Teenage suicide bomber kills six near NATO headquarters
09 September, 2012
KABUL: A 14-year-old suicide bomber detonated explosives near the heavily barricaded NATO headquarters in Kabul on Saturday, killing six street children, a day after the United States moved to blacklist the Haqqani faction as a terrorist organisation,
NATO and local officials said. The bomber wore a vest packed with explosives and rode right up to the NATO gates on a bicycle, underscoring the insurgents' ability to strike deep inside the Afghan capital, ahead of the withdrawal of most foreign combat forces by the end of 2014.
Pieces of flesh and splattered blood lay on the street near the base, where the small bodies of children were lifted into ambulances. Scores of young children peddle trinkets and chewing gum around the foreign bases, hoping to earn a bit of cash.
Wailing women in head-to-toe burqas who said they were the dead children's mothers rushed shortly after the attack to the site, where small flip flops lay strewn in the mud.
Kabul police, in a statement to media, said the bomber was 14 years old, without giving details.
NATO's International Security Assistance Force (ISAF) condemned the use of children.
The Taliban spokesman, Zabiullah Mujahid, claimed responsibility, but denied they had deployed a teenage bomber, saying instead he was a 28-year-old who targeted the Kabul offices of the US Central Intelligence Agency (CIA) to avenge US moves to designate as terrorists their most-feared faction. "One of our mujahideen who comes from Logar province carried out the martyrdom attack. The target was a CIA torture cell. As a result six agents were killed," he told agencies by telephone from an undisclosed location.

[Stored data entries]
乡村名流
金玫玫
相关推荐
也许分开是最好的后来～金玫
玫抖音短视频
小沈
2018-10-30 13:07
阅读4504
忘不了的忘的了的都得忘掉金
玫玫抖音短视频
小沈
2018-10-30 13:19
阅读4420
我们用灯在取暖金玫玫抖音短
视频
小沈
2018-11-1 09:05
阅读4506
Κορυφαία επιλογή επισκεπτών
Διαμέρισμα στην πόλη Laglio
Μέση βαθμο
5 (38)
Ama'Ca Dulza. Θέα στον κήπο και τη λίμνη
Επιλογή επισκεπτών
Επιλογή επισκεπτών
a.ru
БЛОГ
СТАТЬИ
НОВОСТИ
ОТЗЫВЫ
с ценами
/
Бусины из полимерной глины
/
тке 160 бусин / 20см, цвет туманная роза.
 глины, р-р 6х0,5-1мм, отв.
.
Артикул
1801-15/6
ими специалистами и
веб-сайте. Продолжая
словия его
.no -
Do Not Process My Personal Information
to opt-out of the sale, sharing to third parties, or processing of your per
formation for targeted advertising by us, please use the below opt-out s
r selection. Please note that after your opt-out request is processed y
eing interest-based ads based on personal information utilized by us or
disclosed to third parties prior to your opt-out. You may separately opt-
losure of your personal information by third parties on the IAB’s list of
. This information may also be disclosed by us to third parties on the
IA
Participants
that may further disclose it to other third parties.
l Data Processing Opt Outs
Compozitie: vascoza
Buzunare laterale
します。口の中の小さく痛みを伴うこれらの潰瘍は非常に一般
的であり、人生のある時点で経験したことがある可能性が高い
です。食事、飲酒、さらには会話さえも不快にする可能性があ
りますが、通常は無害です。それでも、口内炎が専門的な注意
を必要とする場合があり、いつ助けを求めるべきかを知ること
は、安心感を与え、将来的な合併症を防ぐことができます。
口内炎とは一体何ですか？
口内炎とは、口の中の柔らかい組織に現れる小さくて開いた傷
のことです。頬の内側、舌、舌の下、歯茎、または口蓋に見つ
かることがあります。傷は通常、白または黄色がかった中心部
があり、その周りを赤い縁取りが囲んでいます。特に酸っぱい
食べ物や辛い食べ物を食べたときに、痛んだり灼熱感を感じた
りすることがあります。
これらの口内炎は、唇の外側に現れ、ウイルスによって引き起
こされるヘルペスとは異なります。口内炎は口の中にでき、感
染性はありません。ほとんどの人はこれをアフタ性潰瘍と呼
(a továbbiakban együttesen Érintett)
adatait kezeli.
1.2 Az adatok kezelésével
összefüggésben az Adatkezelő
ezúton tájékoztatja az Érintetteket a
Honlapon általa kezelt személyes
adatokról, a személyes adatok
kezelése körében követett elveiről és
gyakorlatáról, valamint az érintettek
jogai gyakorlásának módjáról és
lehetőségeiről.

Task list:
[A] Decide whether each statement agrees with the report on the Kabul suicide bombing, and answer yes or no with the words from the report that settle it: (i) The bomber reached the NATO gates on a bicycle. (ii) Kabul police described the bomber in detail. (iii) The Taliban spokesman said the attacker was 28 years old.
[B] Copy the part of the report on the Kabul suicide bombing from "Pieces of flesh" to "use of children.".
The lines have no connection to the text.

Replies:
[A]
(i) Yes: "rode right up to the NATO gates on a bicycle"
(ii) No: "said the bomber was 14 years old, without giving details"
(iii) Yes: "saying instead he was a 28-year-old"

[B]
Pieces of flesh and splattered blood lay on the street near the base, where the small bodies of children were lifted into ambulances. Scores of young children peddle trinkets and chewing gum around the foreign bases, hoping to earn a bit of cash.
Wailing women in head-to-toe burqas who said they were the dead children's mothers rushed shortly after the attack to the site, where small flip flops lay strewn in the mud.
Kabul police, in a statement to media, said the bomber was 14 years old, without giving details.
NATO's International Security Assistance Force (ISAF) condemned the use of children.